**Data section:**
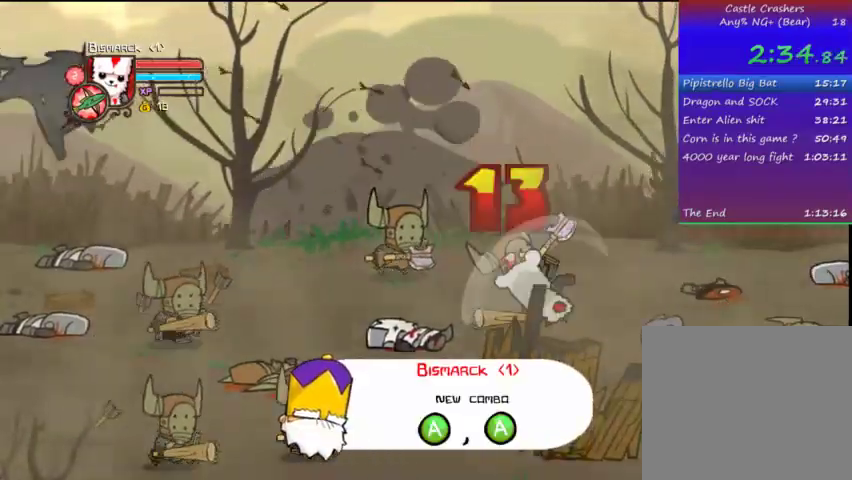
{"buttons": ["DPAD_LEFT"], "left_stick": "center", "right_stick": "center", "events": [[67, "TRIANGLE", "up"], [167, "TRIANGLE", "down"], [333, "TRIANGLE", "up"], [367, "DPAD_LEFT", "down"], [367, "SQUARE", "down"], [467, "SQUARE", "up"]]}
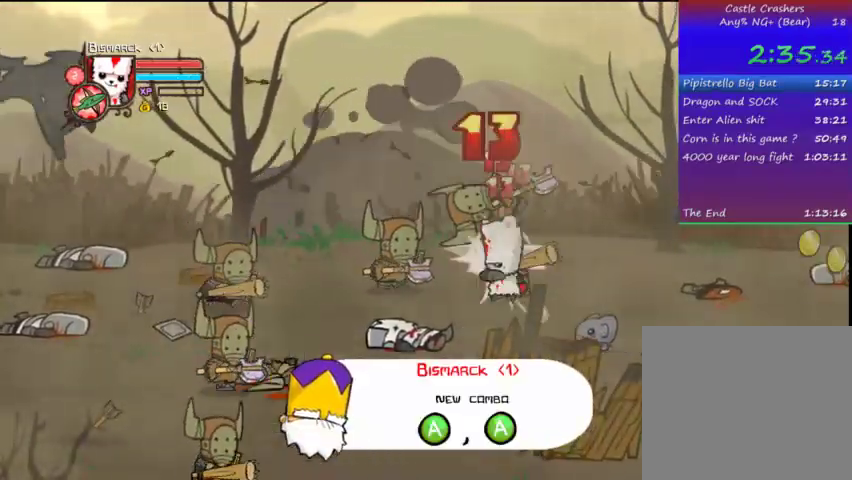
{"buttons": ["DPAD_UP"], "left_stick": "center", "right_stick": "center", "events": [[33, "TRIANGLE", "down"], [167, "TRIANGLE", "up"], [267, "DPAD_LEFT", "up"], [267, "DPAD_UP", "down"]]}
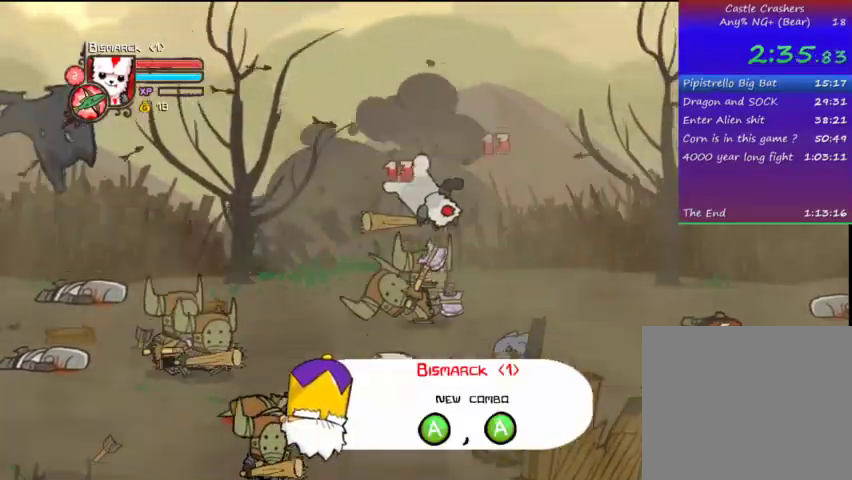
{"buttons": ["TRIANGLE"], "left_stick": "center", "right_stick": "center", "events": [[267, "SQUARE", "down"], [333, "DPAD_RIGHT", "down"], [367, "DPAD_RIGHT", "up"], [367, "SQUARE", "up"], [367, "TRIANGLE", "down"], [433, "DPAD_UP", "up"]]}
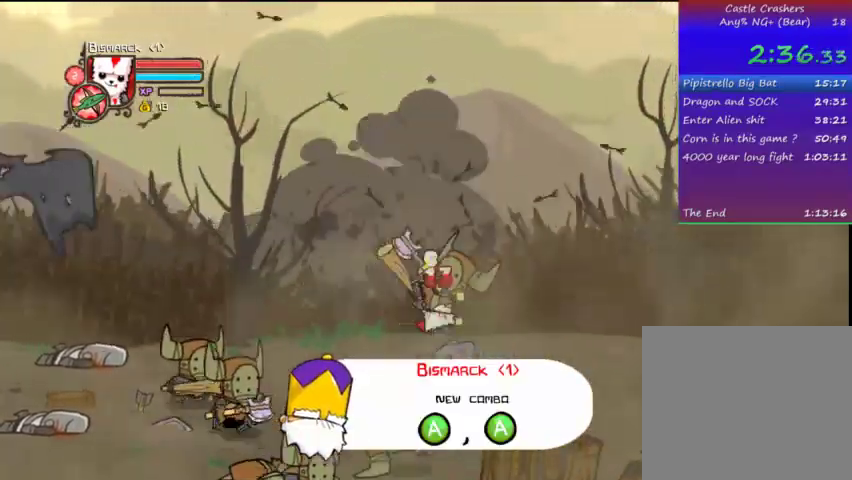
{"buttons": ["SQUARE", "DPAD_LEFT"], "left_stick": "center", "right_stick": "center", "events": [[33, "TRIANGLE", "up"], [67, "TRIANGLE", "down"], [233, "TRIANGLE", "up"], [267, "TRIANGLE", "down"], [333, "DPAD_RIGHT", "down"], [367, "TRIANGLE", "up"], [467, "DPAD_LEFT", "down"], [467, "DPAD_RIGHT", "up"], [467, "SQUARE", "down"]]}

**Task to carry out:** From the listing above, collect each line in which the string "SQUARE" appears.

**Response for this exercise:**
{"buttons": ["DPAD_LEFT"], "left_stick": "center", "right_stick": "center", "events": [[67, "TRIANGLE", "up"], [167, "TRIANGLE", "down"], [333, "TRIANGLE", "up"], [367, "DPAD_LEFT", "down"], [367, "SQUARE", "down"], [467, "SQUARE", "up"]]}
{"buttons": ["TRIANGLE"], "left_stick": "center", "right_stick": "center", "events": [[267, "SQUARE", "down"], [333, "DPAD_RIGHT", "down"], [367, "DPAD_RIGHT", "up"], [367, "SQUARE", "up"], [367, "TRIANGLE", "down"], [433, "DPAD_UP", "up"]]}
{"buttons": ["SQUARE", "DPAD_LEFT"], "left_stick": "center", "right_stick": "center", "events": [[33, "TRIANGLE", "up"], [67, "TRIANGLE", "down"], [233, "TRIANGLE", "up"], [267, "TRIANGLE", "down"], [333, "DPAD_RIGHT", "down"], [367, "TRIANGLE", "up"], [467, "DPAD_LEFT", "down"], [467, "DPAD_RIGHT", "up"], [467, "SQUARE", "down"]]}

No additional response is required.